Promoting efficiency

Competition and consumer laws were created to enhance the welfare of Australians by promoting competition and fair trading. This in turn encourages efficiency, or the use of resources in the way that best benefits society, and stimulates economic growth.

Competitive markets and efficiency

Competitive markets encourage businesses to achieve efficiencies in different ways, as this enables them to attract customers away from their rivals.

For example, consider a market for portable music devices. Suppose the most desirable portable music device is an MP3 player as it is the most modern, innovative and current device on the market.

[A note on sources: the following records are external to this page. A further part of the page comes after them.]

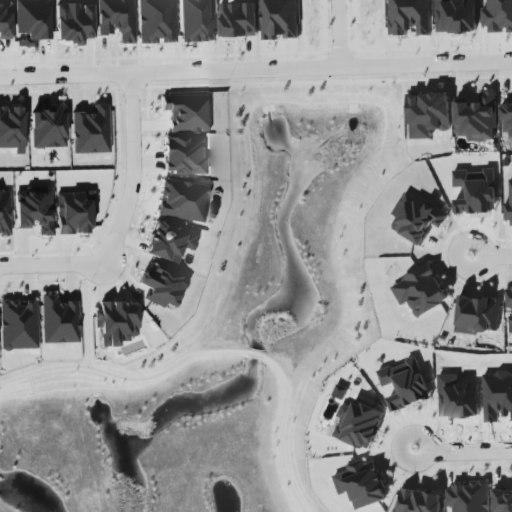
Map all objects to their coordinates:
building: (409, 16)
building: (498, 16)
building: (279, 19)
building: (5, 20)
building: (115, 20)
building: (156, 21)
building: (196, 21)
building: (238, 21)
building: (31, 22)
building: (73, 23)
road: (340, 33)
road: (256, 69)
building: (187, 113)
building: (427, 114)
building: (476, 118)
building: (507, 120)
building: (47, 128)
building: (11, 129)
building: (48, 129)
building: (90, 131)
building: (183, 156)
building: (475, 193)
building: (182, 201)
building: (508, 206)
building: (34, 210)
building: (4, 213)
building: (73, 214)
building: (416, 217)
road: (122, 219)
building: (169, 242)
road: (491, 251)
building: (162, 288)
building: (420, 291)
building: (509, 301)
building: (478, 314)
road: (85, 316)
building: (58, 321)
building: (115, 323)
building: (18, 325)
road: (211, 352)
building: (405, 384)
building: (357, 424)
road: (461, 451)
building: (361, 484)
building: (468, 496)
building: (503, 500)
building: (417, 501)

Imagine that many companies making MP3 players exist in this market, and there are a lot of people wanting to buy MP3 players. If you work for Competitive Music, a company selling MP3 players, you will find that competitive market forces will encourage Competitive Music to seek efficiencies. This can be done, for example, by:

  • Allocating production resources efficiently to different goods and services: these days, most consumers want to buy MP3 players, instead of outdated CD players. Because of this, Competitive Music will probably earn more profits if it makes mainly MP3 players, and may lose money if it makes CD players that consumers don't generally want. In this way, competitive market forces can direct Competitive Music to make products that consumers want in the amounts that they want them, and to sell them at competitive prices. This means that society's scarce productive resources are more efficiently used among all their different alternative uses, in a way that reflects consumers' tastes and wants. This is known as allocative efficiency.
  • Reducing wasteful processes: if Competitive Music can reduce the cost of producing its MP3 players, then it can pass those savings on to its customers by lowering the final price of the goods. Another business that doesn't bother cutting the waste from its production will need to sell its MP3 players for a higher price, and its customers will probably choose to buy MP3 players from Competitive Music at more competitive prices instead. This is known as productive efficiency.
  • Investing in new technology: people love MP3 players, but what if Competitive Music could come up with a better product, like a smart phone that has the function of a MP3 player, a phone and a camera? In this example, if Competitive Music was the only business in the market, it would have no incentive to invest in this new technology – people will buy its MP3 players because they have no other choice. But in a competitive market, producing a new, desirable product is a way of achieving efficiency and gaining an edge on your competitors. This is known as dynamic efficiency.

In the absence of competition, the types of efficiencies described above may be lost. For example, if a firm has strong market power, this can interfere with the efficient allocation of resources. You can see that a competitive market that encourages the pursuit of efficiencies provides benefits for everyone – a larger number of companies are able to get a slice of the pie in a competitive market, and consumers are able to purchase the goods they want at the best price.

Noted Austrian economist Joseph Schumpeter (1934) argued that the process of 'creative destruction' is a crucial one to the effective functioning of a modern economy. Firms compete against each other, and those who can offer the most relevant, cost-effective products or services will succeed, whilst others fall by the wayside.